Jerry Abra is well aware his life could have turned out much differently.
A brother took his own life and two sisters were addicted to drugs. His father was an alcoholic and Abra’s last memory of him was waiting to be picked up for a weekend of fishing. His father never showed, nor did he hear from him ever again.
“Without Rob, I would have gone down the same road,” Abra said, talking about the fate of his siblings.
“From when my dad left … (Rob) was truly the only kind of male influence I had.”
The pair were matched when Abra was 10 or 11 years old and living in Aldergrove, and this was Ross’ first mentorship.
“Once I met Rob, I made a lot of better choices,” Abra said. “I didn’t want to disappoint him because he was such a good guy.”
Abra says that without a doubt, Ross changed his life.
The pair are still in touch and for the past six or seven years, they have golfed together at the annual Big Brothers Big Sisters of Langley Golf for Kids Sake tournament.
Next week (Aug. 16) marks the 30th year of the tournament with close to 132 golfers expected to tee off at Redwoods Golf Course.
Joining them in the foursome will be two other ‘Little Brothers’ from Ross’ time with the organization, Justin Pollack and Rich Morris. Pollack is in his mid-30s while Morris is in his mid-40s. They are among the 13 Littles he has mentored since he joined in 1976.
Ross’ involvement with the organization came as a result of wanting to make an impact in someone else’s life, especially since he never knew his father, who passed away when Ross was just seven months old.

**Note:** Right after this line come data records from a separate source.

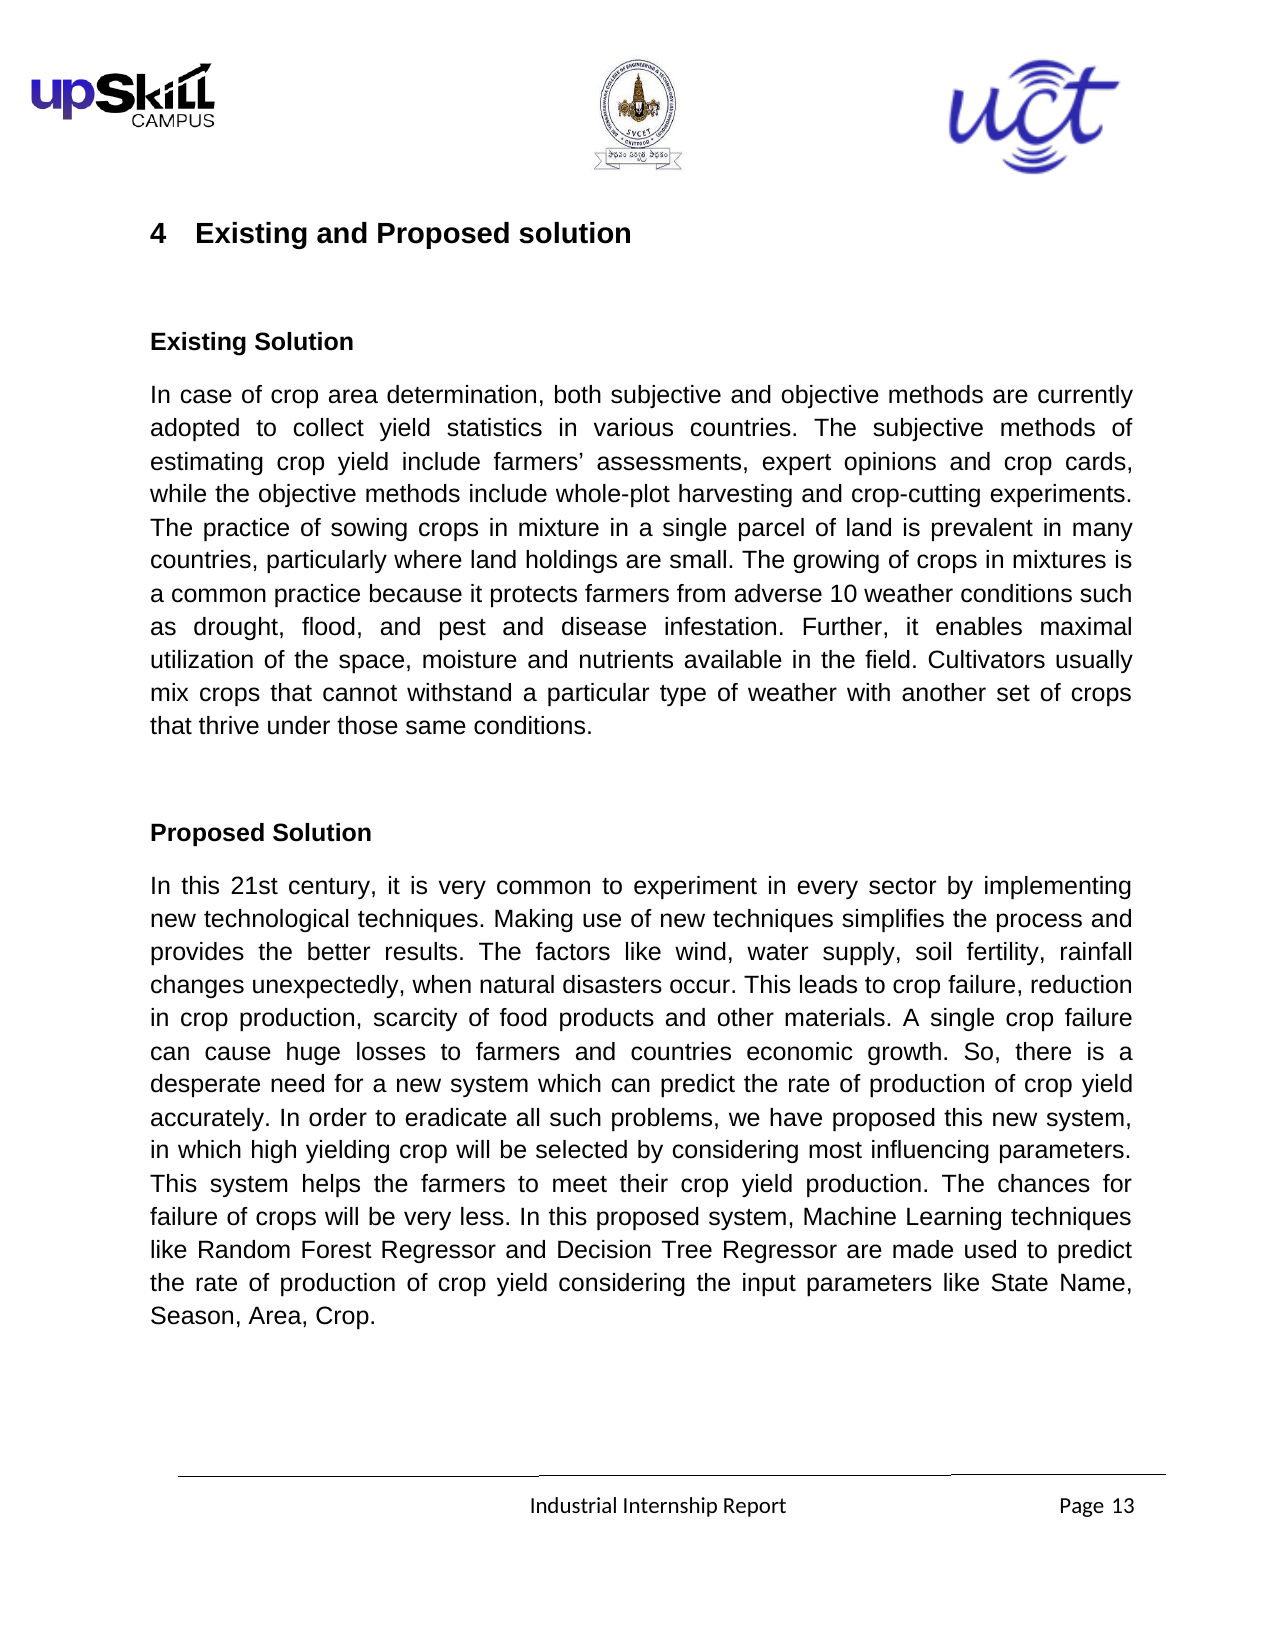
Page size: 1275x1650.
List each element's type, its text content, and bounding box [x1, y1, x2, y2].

text Existing Solution [150, 327, 1134, 355]
text Proposed Solution [150, 817, 1134, 846]
text In this 21st century, it is very common to experiment in every sector by implementing new technological techniques. Making use of new techniques simplifies the process and provides the better results. The factors like wind, water supply, soil fertility, rainfall changes unexpectedly, when natural disasters occur. This leads to crop failure, reduction in crop production, scarcity of food products and other materials. A single crop failure can cause huge losses to farmers and countries economic growth. So, there is a desperate need for a new system which can predict the rate of production of crop yield accurately. In order to eradicate all such problems, we have proposed this new system, in which high yielding crop will be selected by considering most influencing parameters. This system helps the farmers to meet their crop yield production. The chances for failure of crops will be very less. In this proposed system, Machine Learning techniques like Random Forest Regressor and Decision Tree Regressor are made used to predict the rate of production of crop yield considering the input parameters like State Name, Season, Area, Crop. [150, 871, 1134, 1329]
subtitle Existing and Proposed solution [150, 216, 1134, 250]
text In case of crop area determination, both subjective and objective methods are currently adopted to collect yield statistics in various countries. The subjective methods of estimating crop yield include farmers’ assessments, expert opinions and crop cards, while the objective methods include whole-plot harvesting and crop-cutting experiments. The practice of sowing crops in mixture in a single parcel of land is prevalent in many countries, particularly where land holdings are small. The growing of crops in mixtures is a common practice because it protects farmers from adverse 10 weather conditions such as drought, flood, and pest and disease infestation. Further, it enables maximal utilization of the space, moisture and nutrients available in the field. Cultivators usually mix crops that cannot withstand a particular type of weather with another set of crops that thrive under those same conditions. [150, 380, 1134, 739]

“I had a couple of people in my life who played pretty significant parts in my development,” he explained.
“I just wanted to do something for someone else.”
Ross has been involved with the organization for 41 years and has seen the golf tournament grow over that time.
“One thing that hasn’t changed is there are a lot of people out there willing to support the organization,” he said.
In a typical year, the event raises approximately $35,000, making it the organization’s largest fundraiser of the year.
The money is used to fund mentoring programs.
“(It means) making sure we can connect (our Little Brothers and Little Sisters) up in either our community programs or in our in-school programs,” explained Roslyn Henderson, the associate executive director of BBBS Langley.
“(And) not only is the fundraising piece of it to support our programs, it is also a great opportunity to build awareness and talk to people about mentoring, the importance of mentoring and the programs in the community.”